孔颖达此言一出,魏征、房玄龄等人纷纷面呈担忧之色,就连李道宗都唏嘘了一声:“孔尚书此言非虚,不仅是虞仆射许久没有消息,据本王听南方过来的商旅提及,就连岭南、广南一带的驿馆和官衙统统都被邪教匪众占据和破坏。虞仆射此番南行宣抚,恐怕是……”
凶多吉少四个字没有说出口,不过任谁都听出了话中的沮丧之意。
李靖赶忙笑道:“诸位大人无需太过担心,虞兄吉人自有天相。兴许是因为交通阻滞,所以虞兄才迟迟没有书信传入长安来呢。”
“没错!”
郭业立马将话接了过去,双手捧着碗冲孔颖达劝慰道:“老大人无需担心,就算您不吩咐,郭业也保证一定将老师安安全全地带回长安来。若有何差池,你找我算账便是。来,满饮此碗,郭业便要开拔了。”
“好!”
孔颖达豪气顿生,素来不爱饮酒的他竟然咕咚咕咚将一碗烈酒给喝得底朝天,随后大赞一声:“快哉,老夫信得过你小子。我们便在长安这边等候你的佳音了。”
“诸位大人且留步,我们这边出发了!”
李靖将空碗一扔,霎时翻身上了亲兵牵来的坐骑上,手中马鞭一扬,率先出了城去。
郭业再冲几人拱拱手,笑道:“诸位大人在长安静候我等在南方奏捷的佳音吧,郭业走也!”
言罢,依样翻身上了马,扬鞭催马急驰而去,猩红披风化作一道虹光,出了南门。
不出两日,两路大军便日夜兼程行到了沧州府。
早有接到兵部公文的沧州刺史在运河边上征调了船只数百艘,供应两路大军乘船走水路南下。
在沧州府的码头郊外稍稍休整了一个早上之后,两路大军共计五万人次,五千战马纷纷开始登上船只,足足到了下午傍晚时分,数百艘船只才启程航行。
帆动桨走,一时间数百艘船只在黄昏暮霭时分开始南下,整条运河之上数百艘船只星光点点连成一条火龙般,随着桨声哗啦,风帆飒飒,这景象好不壮观。
数百艘大船在大运河上整整行走了八天的时间,才到了杭州府。
到了杭州府下船再往南边走,水路已然行不通了,只能靠两条腿步行南进了。
因为担心南方叛乱的情况,郭业和李靖商议日夜兼程,除了正常的补给之外,不在任何一个州府停留耽误。
所以,用了二十天左右的时间穿州过府,南下行军。
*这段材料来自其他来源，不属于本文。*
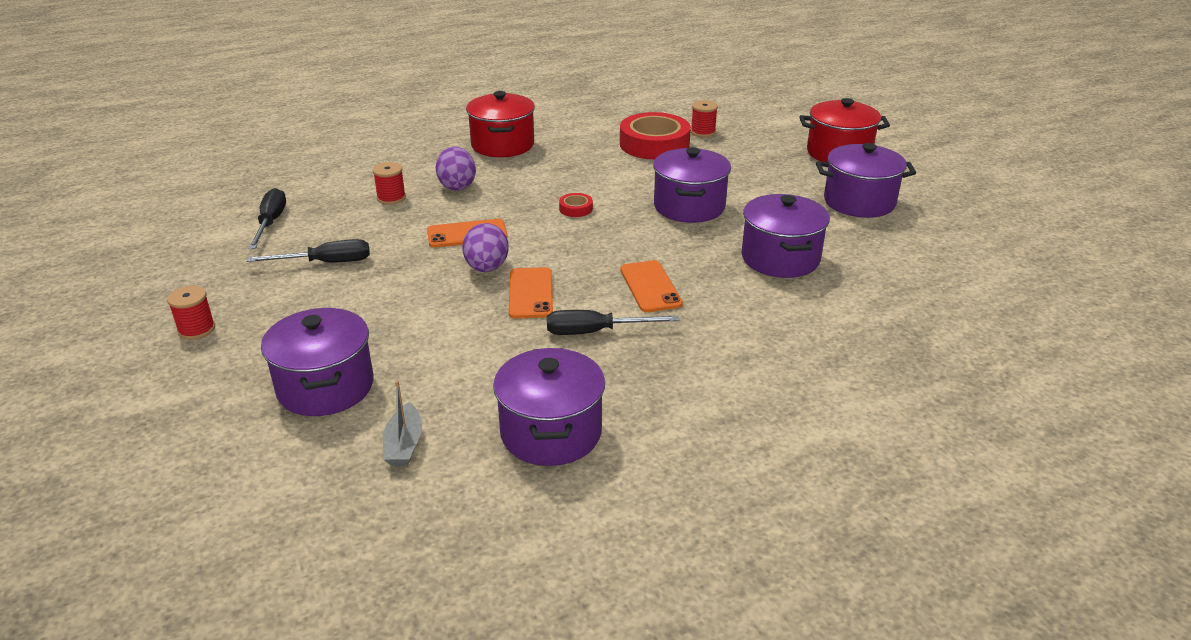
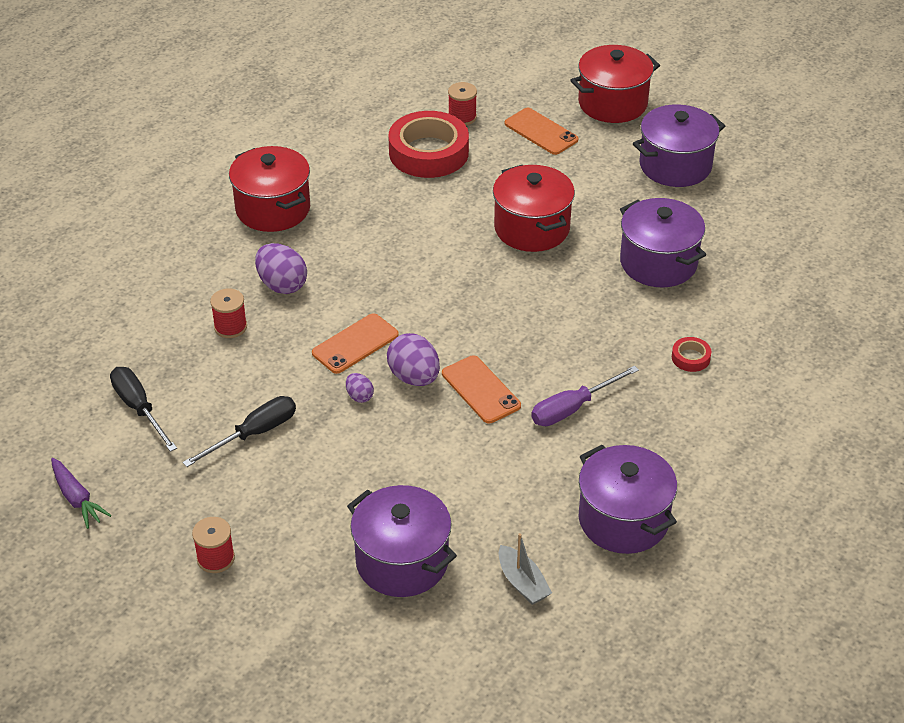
camera: 30 degrees left, 10 degrees up
black screwdriver [547,310,679,335] -> purple screwdriver [531,365,639,426]
red tape [559,193,593,217] -> red tape moved to [672,337,711,372]
orange phone [620,260,683,312] -> orange phone moved to [505,108,578,155]
purple pot [653,147,731,223] -> red pot [493,165,575,252]
none -> purple carrot [51,458,112,529]
none -> purple egg [346,373,374,403]

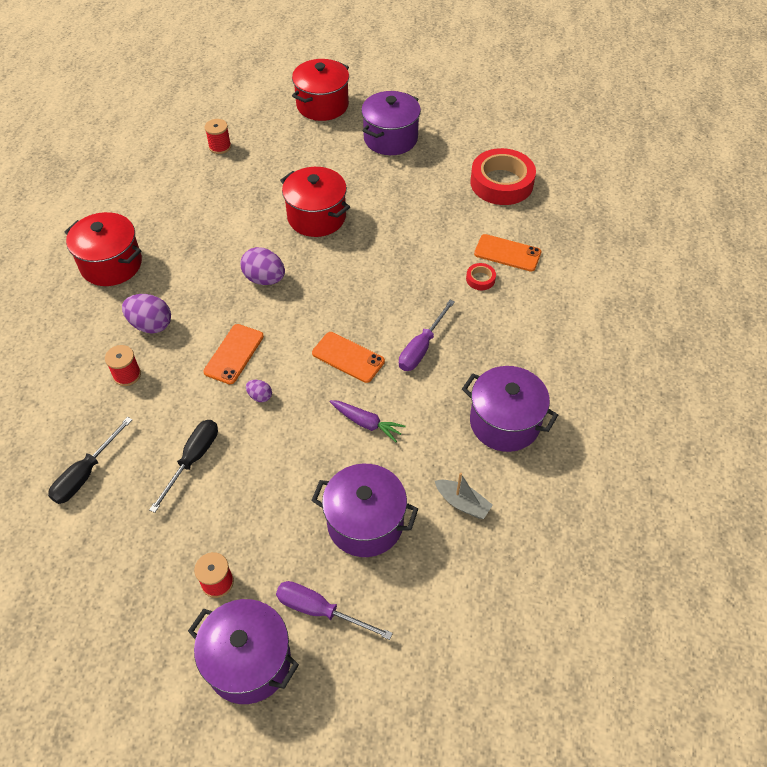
camera: 25 degrees left, 10 degrees up
purple carrot [51,458,112,529] -> purple carrot moved to [330,400,406,442]
black screwdriver [110,367,177,452] -> black screwdriver turned 90 degrees counterclockwise [48,417,132,504]
purple egg [387,333,440,386] -> purple egg moved to [240,247,285,285]
red tape [388,111,469,178] -> red tape moved to [470,148,536,205]
orange phone [505,108,578,155] -> orange phone moved to [474,234,541,272]
purple pot [620,198,706,288] -> purple pot moved to [188,599,299,704]
none -> purple screwdriver [276,581,393,640]

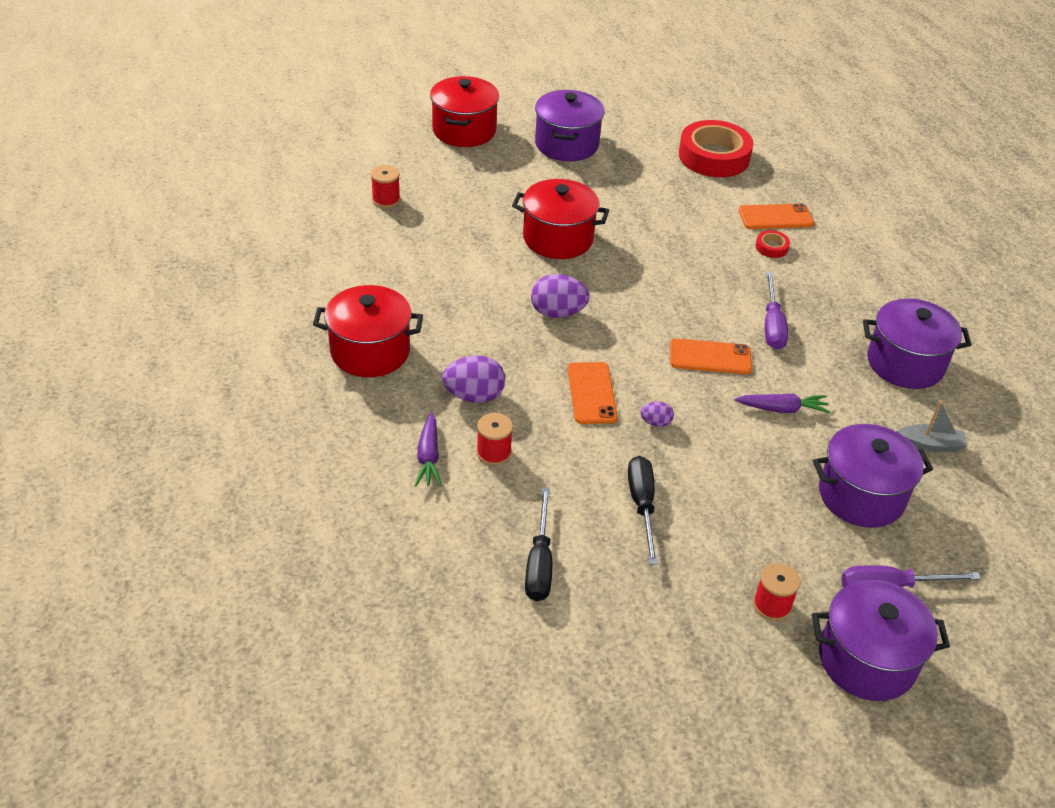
camera: 30 degrees left, 10 degrees down
none -> purple carrot [415,412,442,486]

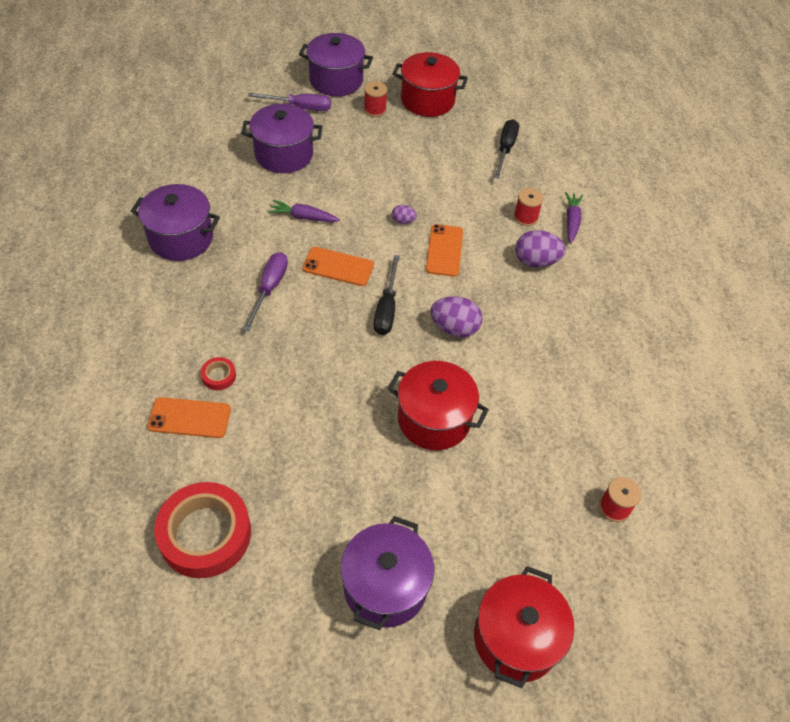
camera: 170 degrees left, 10 degrees up
red pot [313,285,423,377] -> red pot moved to [393,52,468,117]
black screwdriver [628,456,658,565] -> black screwdriver moved to [374,255,400,335]
grey boat [897,401,968,452] -> none

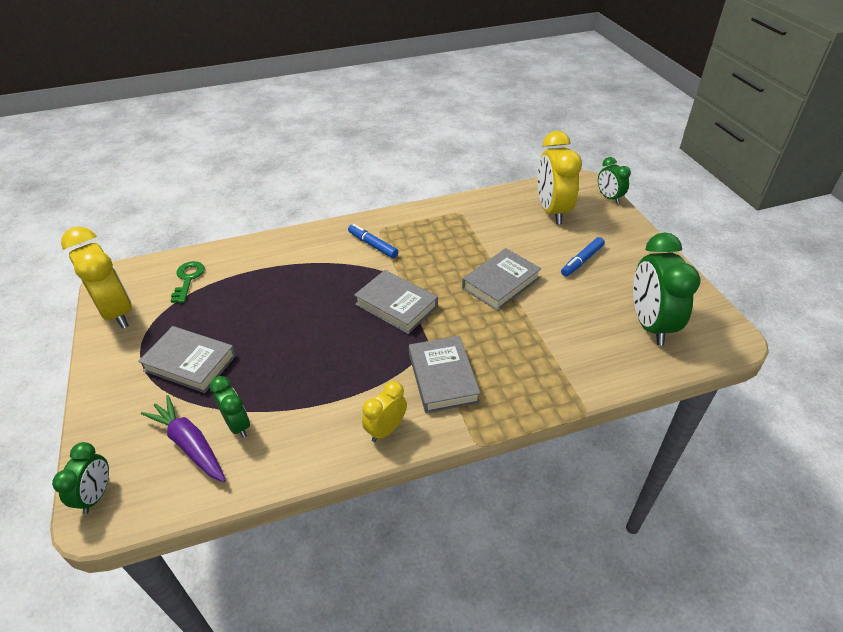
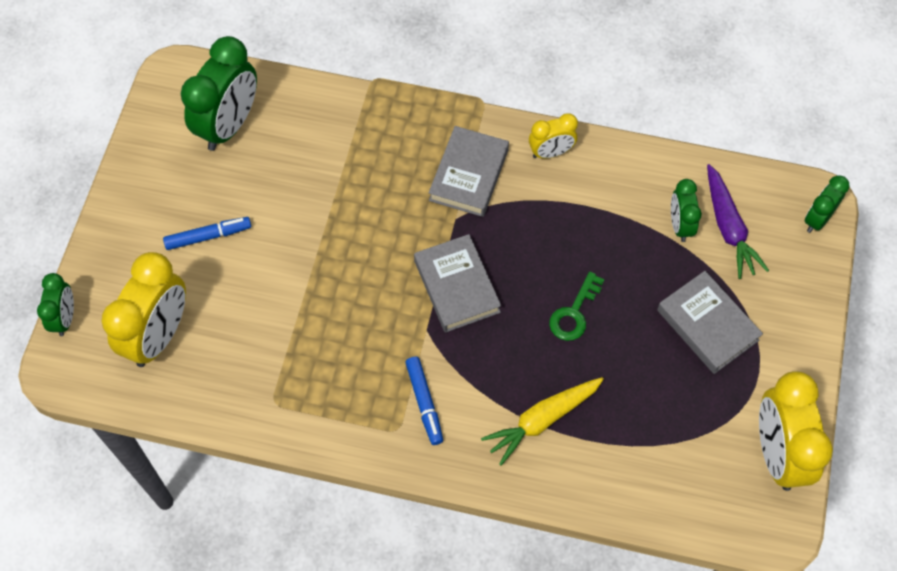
camera: 150 degrees left, 20 degrees up
green key [171,261,205,303] -> green key moved to [549,272,604,341]
grey book [462,248,541,311] -> none
none -> yellow carrot [481,377,604,466]

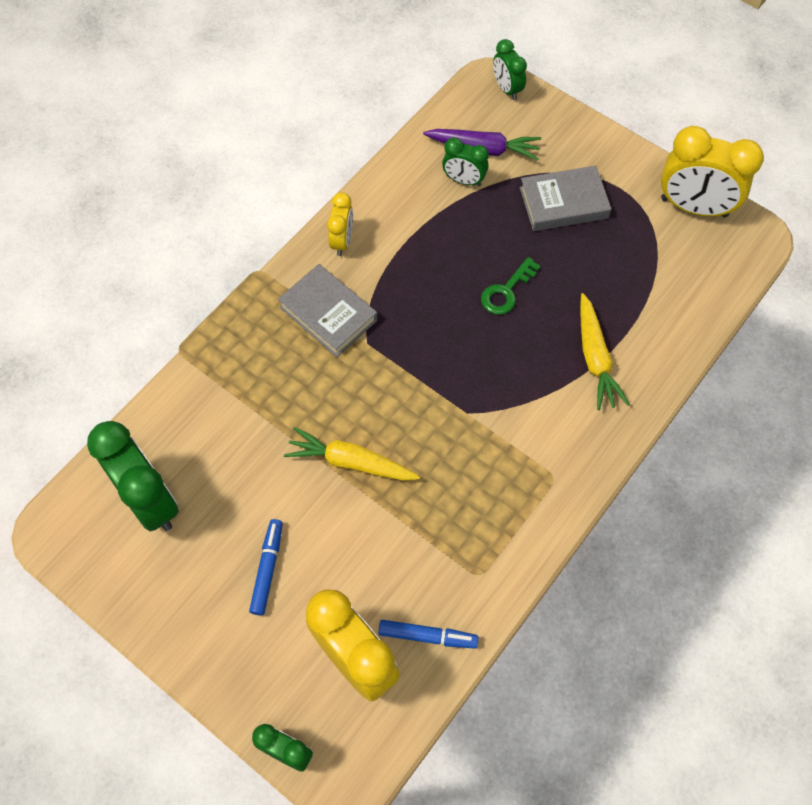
camera: 65 degrees left, 0 degrees up
blue marker [405,357,443,445] -> blue marker moved to [378,620,479,649]
grey book [414,234,501,333] -> none
green key [549,272,604,341] -> green key turned 75 degrees clockwise [481,257,540,315]
none -> yellow carrot [284,427,420,481]

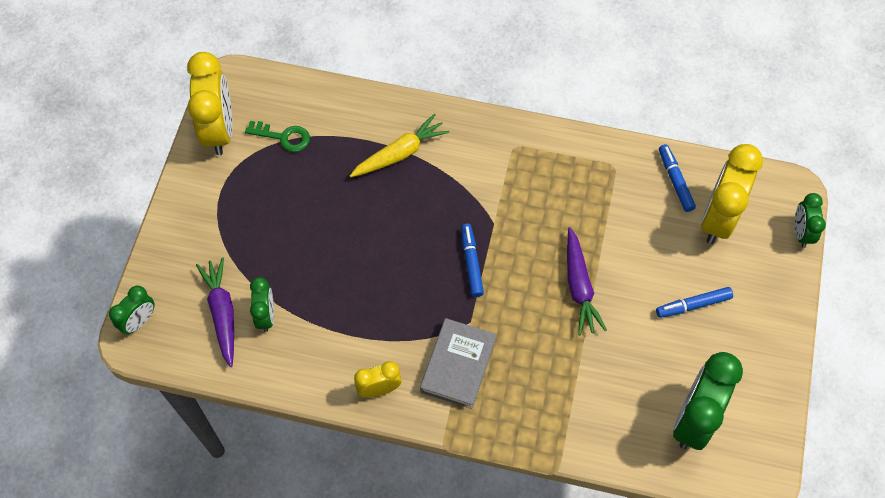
camera: 115 degrees left, 0 degrees up
yellow carrot [284,427,420,481] -> purple carrot [567,227,607,335]
green key [481,257,540,315] -> green key moved to [245,121,310,152]
grey book [520,165,611,231] -> none
none -> blue marker [461,224,484,297]

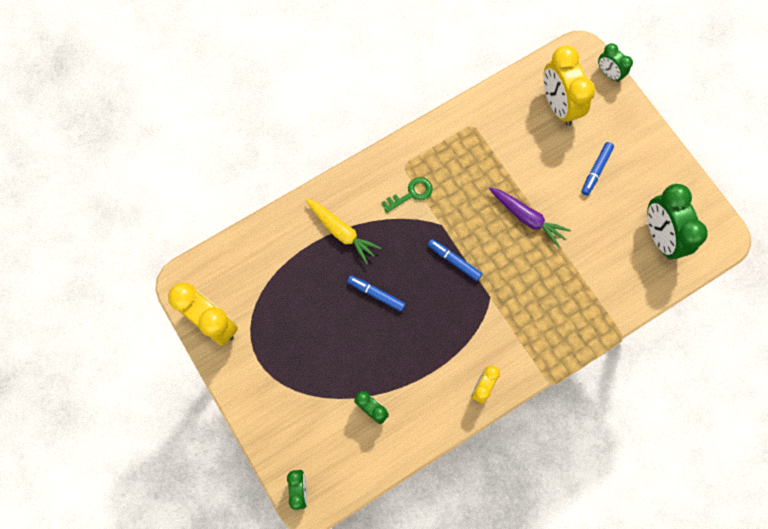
camera: 45 degrees left, 10 degrees up
purple carrot [196,257,234,367] -> none
green key [245,121,310,152] -> green key moved to [381,177,433,213]
yellow carrot [350,114,450,177] -> yellow carrot turned 120 degrees clockwise [306,199,381,264]
grey book [420,318,496,409] -> none
blue marker [659,144,696,212] -> blue marker moved to [347,275,406,312]

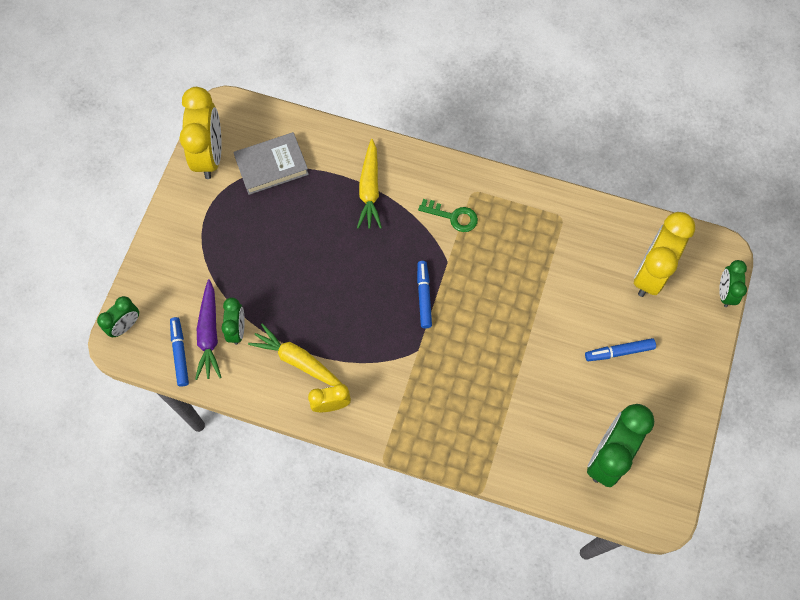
camera: 50 degrees right, 5 degrees down
blue marker [347,275,406,312] -> blue marker moved to [170,317,189,387]
purple carrot [489,187,571,248] -> purple carrot moved to [195,279,222,380]
none -> grey book [233,132,309,195]
none -> yellow carrot [248,323,342,386]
一路之上畅通无阻,进了湘赣和闽粤交界之地后,已是将近六月天。
只要过了这个交界地方,再往南边走,那就要正式进入岭南地界儿了。
同理,过了曾格格交界儿地方,郭业也要好李靖分道扬镳了。
再往南走,是岭南一带,而往东南走方向走,却是广南路一带。
这两个地方都是白莲邪教荼毒甚深,陷入教匪叛乱的地界儿。
这一日,夜里。
李靖帅帐外的篝火上架着水壶,壶中煮着热水,咕咚咕咚冒着热气发出令人烦躁的响声。
帅帐内仅有李靖与郭业二人,两人正席地而坐,一口拿着烧饼充饥,一边手里捧着碗热水助以下咽,边吃边商谈着明日分道扬镳各自为战之后的具体细则。
咯嘣一声,貌似郭业的牙齿被硬梆梆的烧饼给伤到了,郭业一生气直接将烧饼扔在地上,骂了一句:“这破烧饼,我肯定这是我这辈子吃到最难吃的玩意了。”
李靖哑然失笑,伸手将郭业扔在地上的烧饼捡了起来,轻轻拍打了一下上面的泥灰,重新递回给了郭业,笑着呵斥道:“你这不知好歹的小子,有这烧饼吃算不错了。想当年,老夫被窦建德的大军围困在城里的时候,什么吃的都没有。饿到连战马统统杀光了吃,还将满城的草根树皮都挖来吃。现在能有烧饼给你吃,你还不知足?暴殄天物,那可是要遭天谴的,混球。”
郭业撇撇嘴,不屑道:“等我进入广南路后,还会缺吃的吗?老帅,此一时彼一时也!”
“贫嘴!”
李靖笑骂道:“你还没进入广南路,还没攻下一城便想着吃喝,你说你一天到晚还能有点正事儿吗?”
“民以食为天……”
“还贫嘴?”
李靖打断了郭业继续耍嘴皮,然后拿起一根树枝指着羊皮地图上的一个城郭,说道:“继续说正事,老夫希望你进入广南路之后,先攻这个地方,与我的岭南路大军形成一个呼应。”
郭业看了眼树枝所指的地方,居然是虔州。
这虔州,紧靠着岭南府,而岭南府又是岭南路一带白莲邪教的总舵。
他不禁有些愕然,因为这跟他之前与李靖在长安商议的打法不同。按照之前商议好的是,李靖攻打岭南府,而他则率军进入广南路的山区,然后绕到直奔广州府,截断白莲邪教出海溃逃的后路。
怎么眼瞅着就要分道扬镳,各自为战了,李靖就突然改了主意呢?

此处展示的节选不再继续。